For the 3rd world, though, the A10 seems risky. Its main advantage is getting in low and slow and basically fighting "melee" against batallions of vehicles.

For what it does it is a GREAT platform, but you wouldn't send a lot of these against an enemy and not expect losses. They've vulnerable to fire from MANPADs and such which even terrorist groups could have.

What they can do is fly in at 300 feel where the nearby SA-10 site won't see them and drop bombs, while the F15s would be shot down 80 miles away by the SAM.

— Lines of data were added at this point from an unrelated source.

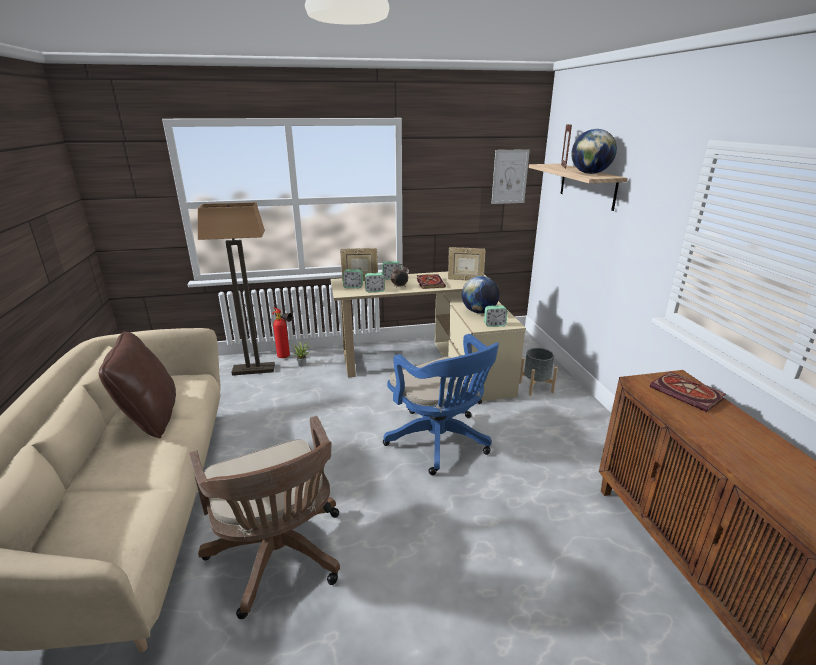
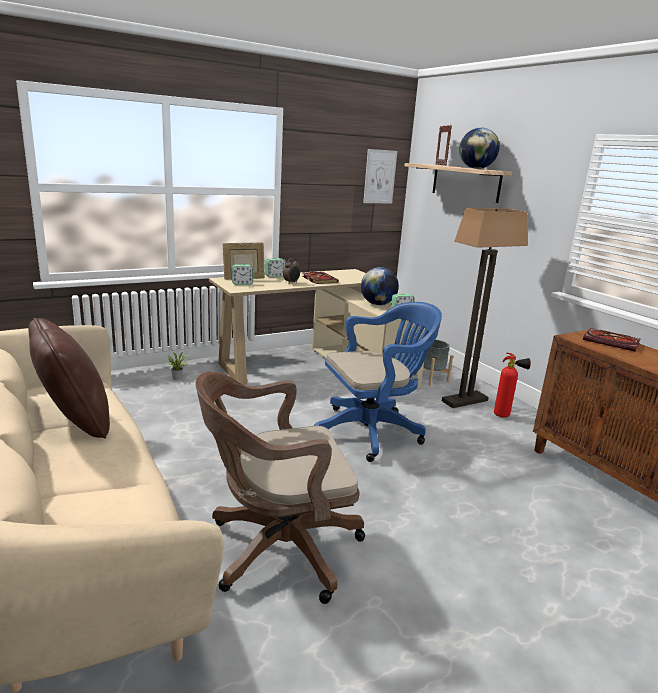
camera: 20 degrees left, 5 degrees down
brown office chair [189,416,340,619] -> brown office chair turned 120 degrees clockwise [196,371,365,604]
floor lamp [198,202,275,376] -> floor lamp moved to [442,208,528,408]
fire extinguisher [272,308,292,358] -> fire extinguisher moved to [494,353,531,417]
alarm clock [365,273,385,292] -> none
blue office chair [383,334,499,475] -> blue office chair turned 60 degrees counterclockwise [314,302,442,462]
picture frame [448,247,486,281] -> none

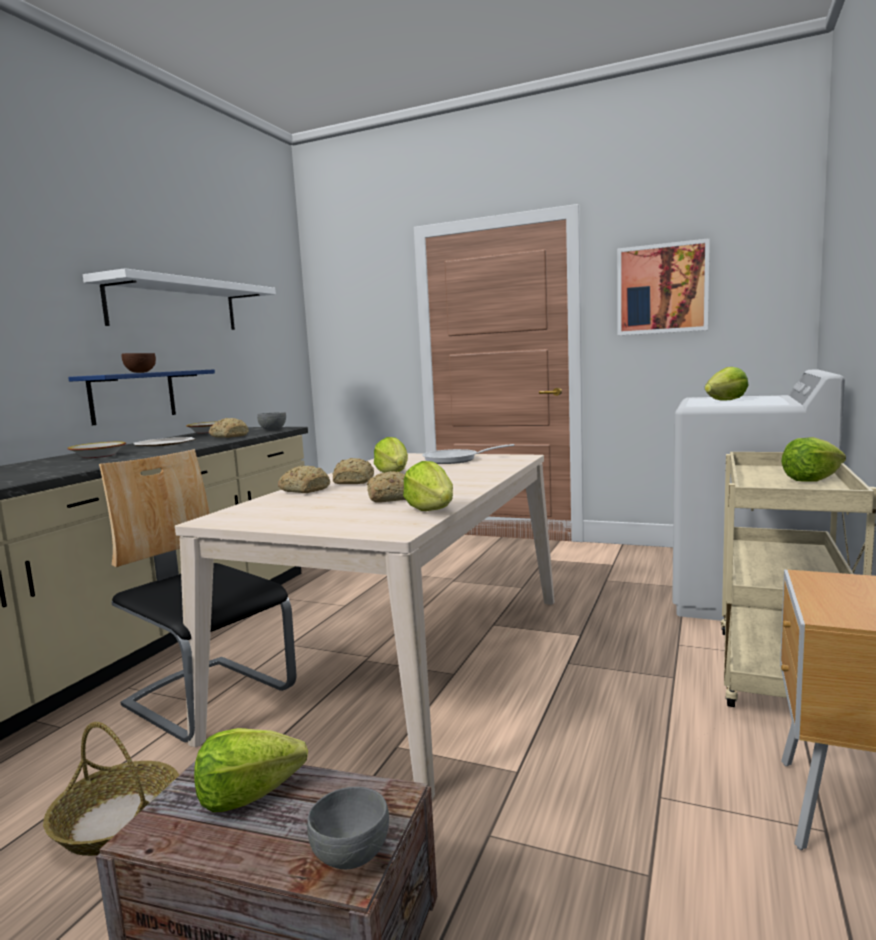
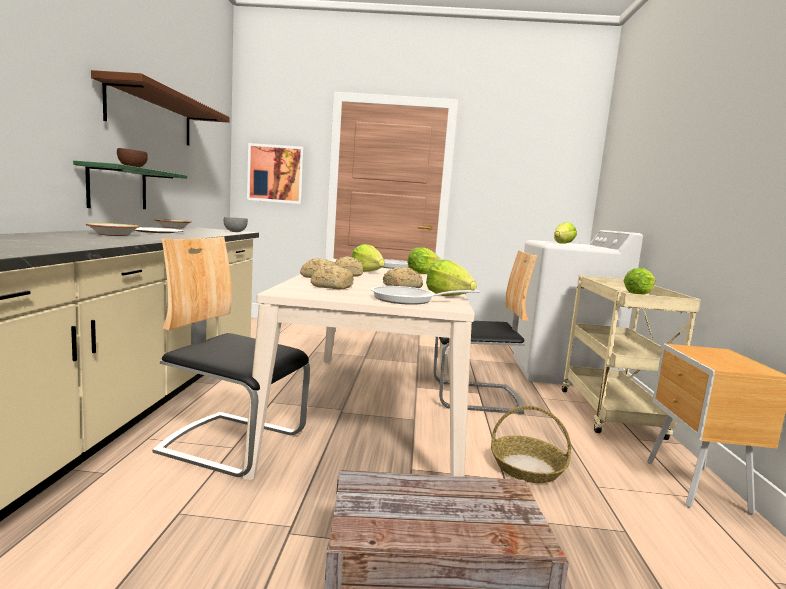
camera: 20 degrees left, 0 degrees up
basket [43,722,179,856] -> basket moved to [491,406,571,483]
blue shelf [68,369,215,425] -> green shelf [73,161,187,209]
white shelf [83,268,276,330] -> brown shelf [91,70,230,146]
lettuce [194,728,308,812] -> lettuce moved to [407,247,441,274]
bread [209,418,249,438] -> bread moved to [311,265,354,290]
grey bowl [307,787,389,869] -> none
picture [617,238,710,335] -> picture moved to [247,143,304,204]
none -> frying pan [371,286,480,305]
none -> chair [433,250,538,414]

If the enemy doesn't have advanced SAMs, then the F15 can just loiter at 40k feet and drop a bomb when requested. Nothing a terrorist has is going to be able to touch it, and if there are older SAMs those can be effectively destroyed at the start of the mission.

I agree that drones are really where everybody should be going. Just look at them like multi-stage cruise missiles. A drone would have a lower radar cross section due to its size, it WOULD be cheaper/faster to mass-produce/replace, and it could fly the terminal portion of its mission at very low altitude. It only costs money, so fighting a war of attrition is politically acceptable - losing 1000 drones in a fight isn't the same as losing 1000 pilots with the POWs being fought over for decades later. It also enables distraction tactics that involve sacrificing aircraft.

Comment Re:So SSL is nothing more than an honor system? (Score 2) 107

SSL goes beyond the naivety of government trust. It also suffers from what amounts to a global namespace/trust/etc issue.

Any CA can issue a certificate for any domain, a domain generally can only have one certificate, and the trusted CA list is managed by the browser, not the user.

So, if you trust your government (naievely), and distrust everybody else, it won't work. Your browser will constantly be wanting to add CAs you don't trust, and might not include ones you trust. Then, if you drop a bunch of CAs then a bunch of websites won't work. A website doesn't have the option of getting certificates from 14 different CAs so as to be trusted by everybody - they have to pick one and everybody has to trust them.

So, users are basically forced to accept CAs they've never heard of, and the whole system is a mess as a result.